— Start of EXTRACTED TEXT —
Saturday, February 27, 2021

Back to the Classics 2021 #4

I read this book for the Back to the Classics Challenge 2021.

Classic Travel. Once again for this category I just let fate make the selection.

 A Record of Buddhistic Kingdoms – Fa Hsien (circa A.D. 399-414)

佛國記

A dedicated Buddhist monk and translator, Fa Hsien, travels afoot from China through India to Ceylon, then on to Sumatra and return to China by sea. His superiors were worried about Chinese Buddhism becoming too syncretic (mixed up with other systems of belief) so they dispatched him to the source in order to obtain copies of the Sacred Books of Buddhism to educate and enlighten his fellow monks in the appropriate doctrines.

Fa Hsien describes the rituals of the monks in monasteries. The detail is frugal yet evocative. Plus, it is always fascinating to read about the diversity of beliefs human beings have. Supernatural marvels come with the territory.
— End of EXTRACTED TEXT —
— Start of DATA ROWS —
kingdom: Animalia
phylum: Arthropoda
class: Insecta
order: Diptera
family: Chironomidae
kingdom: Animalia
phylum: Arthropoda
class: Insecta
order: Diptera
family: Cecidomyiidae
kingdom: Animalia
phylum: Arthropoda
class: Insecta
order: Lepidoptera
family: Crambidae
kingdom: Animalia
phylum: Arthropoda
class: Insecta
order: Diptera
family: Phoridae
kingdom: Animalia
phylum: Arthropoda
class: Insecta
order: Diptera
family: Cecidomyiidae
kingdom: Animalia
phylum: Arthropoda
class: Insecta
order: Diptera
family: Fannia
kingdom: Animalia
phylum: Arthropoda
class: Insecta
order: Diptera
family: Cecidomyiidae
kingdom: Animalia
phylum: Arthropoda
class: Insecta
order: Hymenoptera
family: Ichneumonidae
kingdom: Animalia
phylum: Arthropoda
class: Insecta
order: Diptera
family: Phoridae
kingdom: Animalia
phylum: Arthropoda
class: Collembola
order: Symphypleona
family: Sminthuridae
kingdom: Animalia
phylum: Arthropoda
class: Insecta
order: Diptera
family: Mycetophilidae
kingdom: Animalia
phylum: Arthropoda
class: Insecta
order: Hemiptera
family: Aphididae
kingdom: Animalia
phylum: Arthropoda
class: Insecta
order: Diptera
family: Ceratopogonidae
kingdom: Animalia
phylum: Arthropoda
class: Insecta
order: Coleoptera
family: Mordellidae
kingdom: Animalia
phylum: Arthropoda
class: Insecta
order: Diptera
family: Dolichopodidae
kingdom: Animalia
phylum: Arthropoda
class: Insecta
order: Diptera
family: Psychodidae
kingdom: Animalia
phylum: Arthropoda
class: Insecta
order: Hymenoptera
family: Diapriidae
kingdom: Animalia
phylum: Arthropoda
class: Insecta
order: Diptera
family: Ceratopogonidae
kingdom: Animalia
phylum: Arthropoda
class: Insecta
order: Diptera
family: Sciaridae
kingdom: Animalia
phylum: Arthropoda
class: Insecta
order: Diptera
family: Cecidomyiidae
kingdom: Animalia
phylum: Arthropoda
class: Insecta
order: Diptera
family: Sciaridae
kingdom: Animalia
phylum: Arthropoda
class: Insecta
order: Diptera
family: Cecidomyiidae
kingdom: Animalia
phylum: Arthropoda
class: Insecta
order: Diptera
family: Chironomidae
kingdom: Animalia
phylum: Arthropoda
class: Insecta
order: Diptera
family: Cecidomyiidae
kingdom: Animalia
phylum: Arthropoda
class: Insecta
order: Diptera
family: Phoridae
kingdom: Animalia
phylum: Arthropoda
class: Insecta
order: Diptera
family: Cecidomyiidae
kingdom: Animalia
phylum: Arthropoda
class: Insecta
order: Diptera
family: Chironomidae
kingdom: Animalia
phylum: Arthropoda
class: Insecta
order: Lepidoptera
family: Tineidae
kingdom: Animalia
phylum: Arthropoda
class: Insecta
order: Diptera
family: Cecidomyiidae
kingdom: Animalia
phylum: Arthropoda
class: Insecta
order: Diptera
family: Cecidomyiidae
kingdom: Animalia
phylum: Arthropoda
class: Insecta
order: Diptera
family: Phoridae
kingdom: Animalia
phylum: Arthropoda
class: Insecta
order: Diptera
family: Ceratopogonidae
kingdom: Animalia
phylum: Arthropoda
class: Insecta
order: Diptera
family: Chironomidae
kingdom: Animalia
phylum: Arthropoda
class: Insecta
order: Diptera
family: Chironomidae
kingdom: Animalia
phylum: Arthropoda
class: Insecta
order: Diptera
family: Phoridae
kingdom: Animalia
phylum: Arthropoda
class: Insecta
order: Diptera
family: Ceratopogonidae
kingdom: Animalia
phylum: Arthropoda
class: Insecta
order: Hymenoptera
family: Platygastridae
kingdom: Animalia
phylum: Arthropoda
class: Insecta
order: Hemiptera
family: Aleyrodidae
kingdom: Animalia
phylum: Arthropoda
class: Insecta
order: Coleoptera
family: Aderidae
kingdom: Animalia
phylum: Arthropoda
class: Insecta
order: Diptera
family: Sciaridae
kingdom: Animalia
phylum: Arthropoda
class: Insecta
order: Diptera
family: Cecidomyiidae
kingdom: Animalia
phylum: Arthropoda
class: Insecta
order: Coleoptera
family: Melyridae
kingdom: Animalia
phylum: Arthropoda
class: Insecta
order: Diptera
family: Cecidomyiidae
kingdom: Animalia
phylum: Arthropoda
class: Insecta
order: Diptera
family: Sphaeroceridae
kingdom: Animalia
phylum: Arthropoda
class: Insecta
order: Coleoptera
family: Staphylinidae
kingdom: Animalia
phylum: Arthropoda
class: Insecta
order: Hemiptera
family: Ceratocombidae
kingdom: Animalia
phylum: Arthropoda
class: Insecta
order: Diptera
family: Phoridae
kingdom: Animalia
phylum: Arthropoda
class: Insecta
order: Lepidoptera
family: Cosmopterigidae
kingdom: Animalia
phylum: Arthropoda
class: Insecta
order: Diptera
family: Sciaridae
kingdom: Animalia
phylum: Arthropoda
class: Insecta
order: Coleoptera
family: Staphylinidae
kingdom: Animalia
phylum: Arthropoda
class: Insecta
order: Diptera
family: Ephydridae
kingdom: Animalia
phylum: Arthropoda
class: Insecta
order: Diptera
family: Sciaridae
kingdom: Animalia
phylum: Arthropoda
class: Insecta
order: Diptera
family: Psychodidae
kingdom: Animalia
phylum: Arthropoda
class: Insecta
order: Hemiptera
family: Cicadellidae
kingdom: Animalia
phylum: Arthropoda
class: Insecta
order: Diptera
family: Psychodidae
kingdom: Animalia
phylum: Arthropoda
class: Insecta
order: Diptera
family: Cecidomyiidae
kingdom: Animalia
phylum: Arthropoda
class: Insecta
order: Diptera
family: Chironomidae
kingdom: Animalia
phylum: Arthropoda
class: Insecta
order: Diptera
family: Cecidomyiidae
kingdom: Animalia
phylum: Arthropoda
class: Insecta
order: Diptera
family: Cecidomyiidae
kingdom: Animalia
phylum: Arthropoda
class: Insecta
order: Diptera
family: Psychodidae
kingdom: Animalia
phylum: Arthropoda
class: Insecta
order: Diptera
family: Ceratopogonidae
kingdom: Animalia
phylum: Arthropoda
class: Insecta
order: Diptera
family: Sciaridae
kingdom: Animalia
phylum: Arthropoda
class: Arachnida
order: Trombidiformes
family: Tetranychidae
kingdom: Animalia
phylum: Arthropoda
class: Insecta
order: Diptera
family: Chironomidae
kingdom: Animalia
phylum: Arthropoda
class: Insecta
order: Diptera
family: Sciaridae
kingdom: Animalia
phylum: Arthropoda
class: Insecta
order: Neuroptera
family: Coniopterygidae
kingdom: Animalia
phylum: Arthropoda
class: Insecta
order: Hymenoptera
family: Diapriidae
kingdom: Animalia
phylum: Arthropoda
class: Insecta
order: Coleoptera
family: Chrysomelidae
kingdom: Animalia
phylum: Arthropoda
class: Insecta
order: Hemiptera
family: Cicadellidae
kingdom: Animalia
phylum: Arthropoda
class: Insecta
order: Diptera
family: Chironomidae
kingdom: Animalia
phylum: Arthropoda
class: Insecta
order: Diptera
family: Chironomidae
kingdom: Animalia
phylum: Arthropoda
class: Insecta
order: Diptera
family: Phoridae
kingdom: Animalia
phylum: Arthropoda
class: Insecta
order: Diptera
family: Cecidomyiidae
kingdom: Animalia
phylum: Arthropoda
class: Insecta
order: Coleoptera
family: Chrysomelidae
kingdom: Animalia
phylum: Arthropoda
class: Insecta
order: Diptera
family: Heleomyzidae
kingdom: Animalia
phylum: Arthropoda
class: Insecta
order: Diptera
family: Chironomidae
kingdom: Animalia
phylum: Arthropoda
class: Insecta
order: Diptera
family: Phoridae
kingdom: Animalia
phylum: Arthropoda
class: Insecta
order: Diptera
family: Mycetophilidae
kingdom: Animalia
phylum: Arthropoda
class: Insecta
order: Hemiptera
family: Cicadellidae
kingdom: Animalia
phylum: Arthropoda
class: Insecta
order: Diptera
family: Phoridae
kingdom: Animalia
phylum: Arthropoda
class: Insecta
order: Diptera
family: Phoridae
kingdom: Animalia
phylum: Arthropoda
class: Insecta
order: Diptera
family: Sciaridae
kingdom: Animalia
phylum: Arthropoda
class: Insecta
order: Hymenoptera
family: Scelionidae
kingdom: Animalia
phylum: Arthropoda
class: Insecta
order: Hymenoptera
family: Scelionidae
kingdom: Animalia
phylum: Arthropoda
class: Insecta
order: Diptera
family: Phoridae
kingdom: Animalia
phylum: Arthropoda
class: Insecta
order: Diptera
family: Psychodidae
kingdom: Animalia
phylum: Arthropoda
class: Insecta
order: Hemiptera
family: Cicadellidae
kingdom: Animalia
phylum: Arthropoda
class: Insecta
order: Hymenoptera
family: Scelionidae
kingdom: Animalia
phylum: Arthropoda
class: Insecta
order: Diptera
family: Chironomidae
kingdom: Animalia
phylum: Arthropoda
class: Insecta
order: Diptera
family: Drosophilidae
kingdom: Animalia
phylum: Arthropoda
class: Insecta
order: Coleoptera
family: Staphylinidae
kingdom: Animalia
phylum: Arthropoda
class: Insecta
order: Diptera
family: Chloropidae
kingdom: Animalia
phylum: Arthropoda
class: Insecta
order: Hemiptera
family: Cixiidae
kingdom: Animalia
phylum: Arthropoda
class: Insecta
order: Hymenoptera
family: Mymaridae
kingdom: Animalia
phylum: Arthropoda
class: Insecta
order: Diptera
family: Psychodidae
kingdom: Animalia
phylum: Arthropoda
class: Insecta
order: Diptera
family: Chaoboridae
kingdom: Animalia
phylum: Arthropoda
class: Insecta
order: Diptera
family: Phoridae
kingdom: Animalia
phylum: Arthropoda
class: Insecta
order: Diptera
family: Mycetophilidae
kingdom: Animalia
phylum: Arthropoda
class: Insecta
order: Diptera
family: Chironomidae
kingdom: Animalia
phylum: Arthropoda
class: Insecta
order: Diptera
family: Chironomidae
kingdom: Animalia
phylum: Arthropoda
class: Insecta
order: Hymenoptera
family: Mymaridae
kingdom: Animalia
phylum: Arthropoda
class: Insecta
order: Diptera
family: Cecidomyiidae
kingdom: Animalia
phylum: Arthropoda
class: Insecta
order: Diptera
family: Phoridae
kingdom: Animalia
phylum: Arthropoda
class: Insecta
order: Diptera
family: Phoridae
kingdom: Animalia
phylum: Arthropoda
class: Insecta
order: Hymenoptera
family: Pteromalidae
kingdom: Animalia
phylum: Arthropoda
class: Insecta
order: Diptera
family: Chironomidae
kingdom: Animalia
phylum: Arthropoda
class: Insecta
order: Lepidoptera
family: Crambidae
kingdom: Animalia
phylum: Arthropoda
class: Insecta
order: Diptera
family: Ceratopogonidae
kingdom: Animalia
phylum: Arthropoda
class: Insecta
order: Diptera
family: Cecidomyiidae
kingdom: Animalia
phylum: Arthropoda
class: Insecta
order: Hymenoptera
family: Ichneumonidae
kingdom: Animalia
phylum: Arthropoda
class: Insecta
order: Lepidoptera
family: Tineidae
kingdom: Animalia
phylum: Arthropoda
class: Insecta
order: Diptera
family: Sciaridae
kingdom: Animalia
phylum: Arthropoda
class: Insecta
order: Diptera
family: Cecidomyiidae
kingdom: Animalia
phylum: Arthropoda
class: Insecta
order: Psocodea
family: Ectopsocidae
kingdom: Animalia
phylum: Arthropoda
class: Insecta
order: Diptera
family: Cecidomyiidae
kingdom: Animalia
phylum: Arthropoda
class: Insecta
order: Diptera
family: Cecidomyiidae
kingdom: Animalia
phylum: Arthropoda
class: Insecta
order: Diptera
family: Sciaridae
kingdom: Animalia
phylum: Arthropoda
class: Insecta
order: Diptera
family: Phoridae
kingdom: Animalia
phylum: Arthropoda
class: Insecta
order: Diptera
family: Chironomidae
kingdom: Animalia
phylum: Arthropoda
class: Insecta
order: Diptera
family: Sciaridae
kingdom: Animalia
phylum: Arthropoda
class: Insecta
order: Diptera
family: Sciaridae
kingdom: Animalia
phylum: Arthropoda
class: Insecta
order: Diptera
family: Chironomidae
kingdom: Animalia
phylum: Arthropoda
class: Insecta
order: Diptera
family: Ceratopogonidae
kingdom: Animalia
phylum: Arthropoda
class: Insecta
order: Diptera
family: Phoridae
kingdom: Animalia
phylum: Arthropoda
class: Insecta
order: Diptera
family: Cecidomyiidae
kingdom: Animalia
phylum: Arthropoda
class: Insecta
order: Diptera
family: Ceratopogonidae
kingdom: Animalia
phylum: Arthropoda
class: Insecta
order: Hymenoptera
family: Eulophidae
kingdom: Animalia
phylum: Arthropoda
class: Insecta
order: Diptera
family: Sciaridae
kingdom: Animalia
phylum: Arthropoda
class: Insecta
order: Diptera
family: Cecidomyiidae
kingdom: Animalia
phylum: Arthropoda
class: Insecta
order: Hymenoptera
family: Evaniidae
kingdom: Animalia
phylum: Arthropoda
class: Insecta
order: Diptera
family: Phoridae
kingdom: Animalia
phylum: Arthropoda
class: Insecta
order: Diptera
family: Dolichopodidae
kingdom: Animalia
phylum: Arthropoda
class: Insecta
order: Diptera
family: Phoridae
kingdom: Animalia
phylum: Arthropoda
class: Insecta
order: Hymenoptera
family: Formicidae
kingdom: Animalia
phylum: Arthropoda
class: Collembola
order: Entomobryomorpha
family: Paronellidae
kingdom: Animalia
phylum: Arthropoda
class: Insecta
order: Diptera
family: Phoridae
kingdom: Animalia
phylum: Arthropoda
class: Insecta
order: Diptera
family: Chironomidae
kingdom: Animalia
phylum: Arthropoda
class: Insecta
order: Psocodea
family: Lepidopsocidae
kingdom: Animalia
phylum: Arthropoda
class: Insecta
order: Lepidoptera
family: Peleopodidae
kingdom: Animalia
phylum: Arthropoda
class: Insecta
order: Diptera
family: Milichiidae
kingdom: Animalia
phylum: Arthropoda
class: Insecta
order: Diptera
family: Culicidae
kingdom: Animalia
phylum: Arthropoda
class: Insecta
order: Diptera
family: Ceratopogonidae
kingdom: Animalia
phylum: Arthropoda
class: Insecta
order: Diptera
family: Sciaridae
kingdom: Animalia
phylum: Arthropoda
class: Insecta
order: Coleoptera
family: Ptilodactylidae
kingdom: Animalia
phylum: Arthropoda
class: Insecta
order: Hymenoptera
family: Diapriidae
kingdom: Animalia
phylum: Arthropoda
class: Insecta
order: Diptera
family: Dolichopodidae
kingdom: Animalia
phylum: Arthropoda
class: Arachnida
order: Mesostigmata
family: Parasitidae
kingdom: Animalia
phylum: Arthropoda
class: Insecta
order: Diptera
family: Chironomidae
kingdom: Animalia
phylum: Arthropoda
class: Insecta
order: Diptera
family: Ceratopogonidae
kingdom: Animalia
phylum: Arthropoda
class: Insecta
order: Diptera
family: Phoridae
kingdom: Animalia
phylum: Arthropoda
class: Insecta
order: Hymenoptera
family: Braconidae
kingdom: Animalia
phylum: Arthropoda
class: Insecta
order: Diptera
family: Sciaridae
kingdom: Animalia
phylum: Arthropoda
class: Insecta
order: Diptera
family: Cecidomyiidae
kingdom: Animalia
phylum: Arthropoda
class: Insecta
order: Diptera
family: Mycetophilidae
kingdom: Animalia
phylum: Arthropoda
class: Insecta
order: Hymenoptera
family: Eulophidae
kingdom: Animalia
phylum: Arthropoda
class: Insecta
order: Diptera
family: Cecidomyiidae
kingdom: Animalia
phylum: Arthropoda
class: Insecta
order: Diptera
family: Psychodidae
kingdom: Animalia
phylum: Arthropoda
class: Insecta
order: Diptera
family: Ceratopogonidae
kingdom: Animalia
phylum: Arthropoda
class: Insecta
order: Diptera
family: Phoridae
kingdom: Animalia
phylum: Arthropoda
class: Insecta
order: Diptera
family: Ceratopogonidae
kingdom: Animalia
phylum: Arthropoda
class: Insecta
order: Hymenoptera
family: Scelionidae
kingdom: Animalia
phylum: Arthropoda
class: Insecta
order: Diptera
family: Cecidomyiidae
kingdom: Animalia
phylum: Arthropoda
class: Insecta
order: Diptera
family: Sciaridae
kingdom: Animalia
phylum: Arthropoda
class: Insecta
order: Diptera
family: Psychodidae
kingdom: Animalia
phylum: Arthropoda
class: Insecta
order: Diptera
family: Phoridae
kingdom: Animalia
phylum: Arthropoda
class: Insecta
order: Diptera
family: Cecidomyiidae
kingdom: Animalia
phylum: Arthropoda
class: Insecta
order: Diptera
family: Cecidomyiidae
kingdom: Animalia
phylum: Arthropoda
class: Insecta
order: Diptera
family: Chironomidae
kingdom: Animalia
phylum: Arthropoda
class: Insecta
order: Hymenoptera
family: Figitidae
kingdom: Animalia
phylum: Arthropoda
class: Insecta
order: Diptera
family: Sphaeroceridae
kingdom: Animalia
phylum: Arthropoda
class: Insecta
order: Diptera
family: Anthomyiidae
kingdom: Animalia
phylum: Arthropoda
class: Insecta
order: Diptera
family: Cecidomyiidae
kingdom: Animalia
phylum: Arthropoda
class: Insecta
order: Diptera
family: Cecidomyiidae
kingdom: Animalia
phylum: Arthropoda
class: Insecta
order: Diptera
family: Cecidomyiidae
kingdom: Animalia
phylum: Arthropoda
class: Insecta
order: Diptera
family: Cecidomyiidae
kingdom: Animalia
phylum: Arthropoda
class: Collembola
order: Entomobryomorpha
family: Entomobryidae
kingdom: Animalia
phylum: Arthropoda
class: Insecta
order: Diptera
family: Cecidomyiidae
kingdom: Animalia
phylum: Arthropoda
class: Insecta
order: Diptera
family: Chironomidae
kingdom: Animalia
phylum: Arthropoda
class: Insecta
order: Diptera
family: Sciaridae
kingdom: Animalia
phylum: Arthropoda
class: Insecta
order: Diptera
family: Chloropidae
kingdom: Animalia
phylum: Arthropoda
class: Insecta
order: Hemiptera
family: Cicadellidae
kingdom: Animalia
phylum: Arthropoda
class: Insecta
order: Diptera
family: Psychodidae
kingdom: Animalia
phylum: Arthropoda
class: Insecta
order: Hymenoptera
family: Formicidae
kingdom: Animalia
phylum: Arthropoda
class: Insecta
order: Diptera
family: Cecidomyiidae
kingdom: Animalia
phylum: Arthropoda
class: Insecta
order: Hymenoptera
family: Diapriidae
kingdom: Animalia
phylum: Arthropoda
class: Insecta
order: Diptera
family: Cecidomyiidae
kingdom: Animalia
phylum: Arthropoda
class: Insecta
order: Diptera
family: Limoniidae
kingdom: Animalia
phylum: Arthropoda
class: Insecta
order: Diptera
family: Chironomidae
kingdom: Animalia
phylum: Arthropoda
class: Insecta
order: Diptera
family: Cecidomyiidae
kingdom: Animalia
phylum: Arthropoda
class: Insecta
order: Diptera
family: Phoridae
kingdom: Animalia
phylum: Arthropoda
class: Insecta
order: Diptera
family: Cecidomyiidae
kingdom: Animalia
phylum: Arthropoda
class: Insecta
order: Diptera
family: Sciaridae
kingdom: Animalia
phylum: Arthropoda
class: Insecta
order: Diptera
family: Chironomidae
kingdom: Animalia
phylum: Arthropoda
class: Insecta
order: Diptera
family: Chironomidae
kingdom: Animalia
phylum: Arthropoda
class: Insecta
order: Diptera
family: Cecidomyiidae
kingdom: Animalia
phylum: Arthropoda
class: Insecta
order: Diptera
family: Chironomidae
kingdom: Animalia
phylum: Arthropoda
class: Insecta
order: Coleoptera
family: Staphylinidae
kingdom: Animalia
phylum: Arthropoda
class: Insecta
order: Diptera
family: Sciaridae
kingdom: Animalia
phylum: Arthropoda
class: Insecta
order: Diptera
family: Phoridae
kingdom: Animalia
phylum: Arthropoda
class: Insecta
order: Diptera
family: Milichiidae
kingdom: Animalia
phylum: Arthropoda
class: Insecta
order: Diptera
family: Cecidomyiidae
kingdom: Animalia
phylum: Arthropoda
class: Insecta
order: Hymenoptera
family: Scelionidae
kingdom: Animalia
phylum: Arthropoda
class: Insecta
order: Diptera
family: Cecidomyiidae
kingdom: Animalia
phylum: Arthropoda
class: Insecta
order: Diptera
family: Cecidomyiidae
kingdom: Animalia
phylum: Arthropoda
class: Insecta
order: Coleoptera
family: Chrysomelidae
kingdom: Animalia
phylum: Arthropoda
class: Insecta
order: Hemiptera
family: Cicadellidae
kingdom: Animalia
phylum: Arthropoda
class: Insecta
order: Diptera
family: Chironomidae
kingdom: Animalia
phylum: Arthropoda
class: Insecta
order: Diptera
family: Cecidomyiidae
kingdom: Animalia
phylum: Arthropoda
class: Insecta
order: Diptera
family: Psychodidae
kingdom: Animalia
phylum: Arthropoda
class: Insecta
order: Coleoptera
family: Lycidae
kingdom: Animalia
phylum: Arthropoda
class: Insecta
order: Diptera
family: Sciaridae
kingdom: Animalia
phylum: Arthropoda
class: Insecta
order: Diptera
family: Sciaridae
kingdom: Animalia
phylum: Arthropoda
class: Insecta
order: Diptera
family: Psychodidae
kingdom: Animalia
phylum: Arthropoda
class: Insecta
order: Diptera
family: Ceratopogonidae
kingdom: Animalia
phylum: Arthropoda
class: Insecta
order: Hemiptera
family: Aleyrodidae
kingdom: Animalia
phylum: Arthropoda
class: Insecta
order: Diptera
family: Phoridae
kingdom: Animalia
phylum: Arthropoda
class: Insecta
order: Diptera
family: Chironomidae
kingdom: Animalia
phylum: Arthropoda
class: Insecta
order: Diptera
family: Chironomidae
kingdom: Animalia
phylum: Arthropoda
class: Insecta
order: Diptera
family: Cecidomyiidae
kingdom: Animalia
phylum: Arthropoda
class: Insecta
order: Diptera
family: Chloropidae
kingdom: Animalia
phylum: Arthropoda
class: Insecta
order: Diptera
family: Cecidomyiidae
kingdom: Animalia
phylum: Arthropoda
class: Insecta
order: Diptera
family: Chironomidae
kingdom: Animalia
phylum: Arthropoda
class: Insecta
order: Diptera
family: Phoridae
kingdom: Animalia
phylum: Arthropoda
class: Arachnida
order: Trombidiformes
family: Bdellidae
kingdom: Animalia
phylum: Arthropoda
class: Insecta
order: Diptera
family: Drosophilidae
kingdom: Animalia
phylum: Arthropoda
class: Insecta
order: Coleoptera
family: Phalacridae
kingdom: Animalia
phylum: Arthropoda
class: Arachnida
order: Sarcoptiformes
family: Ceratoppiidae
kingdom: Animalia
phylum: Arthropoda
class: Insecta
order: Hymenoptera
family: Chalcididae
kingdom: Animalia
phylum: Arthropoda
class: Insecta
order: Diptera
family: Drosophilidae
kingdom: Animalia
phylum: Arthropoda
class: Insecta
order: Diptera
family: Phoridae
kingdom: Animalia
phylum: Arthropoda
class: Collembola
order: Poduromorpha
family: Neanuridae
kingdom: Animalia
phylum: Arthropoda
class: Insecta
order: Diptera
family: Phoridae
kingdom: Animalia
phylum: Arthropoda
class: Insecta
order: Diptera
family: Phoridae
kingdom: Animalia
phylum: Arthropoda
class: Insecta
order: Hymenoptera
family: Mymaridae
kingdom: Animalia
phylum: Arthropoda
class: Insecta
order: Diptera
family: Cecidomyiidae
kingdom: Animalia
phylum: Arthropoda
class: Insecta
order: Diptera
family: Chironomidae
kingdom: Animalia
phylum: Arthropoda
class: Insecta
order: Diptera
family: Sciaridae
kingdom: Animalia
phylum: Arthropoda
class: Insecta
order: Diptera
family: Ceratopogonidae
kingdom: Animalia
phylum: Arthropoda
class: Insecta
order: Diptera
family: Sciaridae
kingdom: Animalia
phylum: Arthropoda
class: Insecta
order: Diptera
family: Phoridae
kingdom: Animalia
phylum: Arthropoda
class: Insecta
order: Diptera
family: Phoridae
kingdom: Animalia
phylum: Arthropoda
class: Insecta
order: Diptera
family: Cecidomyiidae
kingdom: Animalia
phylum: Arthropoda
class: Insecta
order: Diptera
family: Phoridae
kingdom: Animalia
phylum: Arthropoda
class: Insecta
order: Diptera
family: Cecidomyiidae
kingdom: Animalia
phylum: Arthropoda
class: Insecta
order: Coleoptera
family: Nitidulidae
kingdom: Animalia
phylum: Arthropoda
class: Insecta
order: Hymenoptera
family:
— End of DATA ROWS —
BRIEF A:
Condense the paragraph of the review of Fa Hsien's travel record that begins "A dedicated Buddhist monk" into two sentences, keeping its main facts.
BRIEF B:
Carry on the review of Fa Hsien's travel record, picking up after its final sentence.
The listing has no connection to the review above.

WRITTEN REPLY A:
Fa Hsien, a devoted Buddhist monk and translator, traveled on foot from China through India to Ceylon, then went on to Sumatra and returned to China by sea. His superiors feared that Chinese Buddhism was mixing with other belief systems, so they sent him to the source to obtain copies of the Sacred Books of Buddhism and teach his fellow monks the proper doctrines.

WRITTEN REPLY B:
Entering the valley, and keeping along the mountains on the south-east, after ascending fifteen le, (the travellers) came to mount Gridhra-kuta. Three le before you reach the top, there is a cavern in the rocks, facing the south, in which Buddha sat in meditation. Thirty paces to the north-west there is another, where Ananda was sitting in meditation, when the deva Mara Pisuna, having assumed the form of a large vulture, took his place in front of the cavern, and frightened the disciple. Then Buddha, by his mysterious, supernatural power, made a cleft in the rock, introduced his hand, and stroked Ananda's shoulder, so that his fear immediately passed away. The footprints of the bird and the cleft for (Buddha's) hand are still there, and hence comes the name of "The Hill of the Vulture Cavern."

I think in certain kinds of Buddhism, rocks and trees might become enlightened. So why not the intelligent and genial elephants?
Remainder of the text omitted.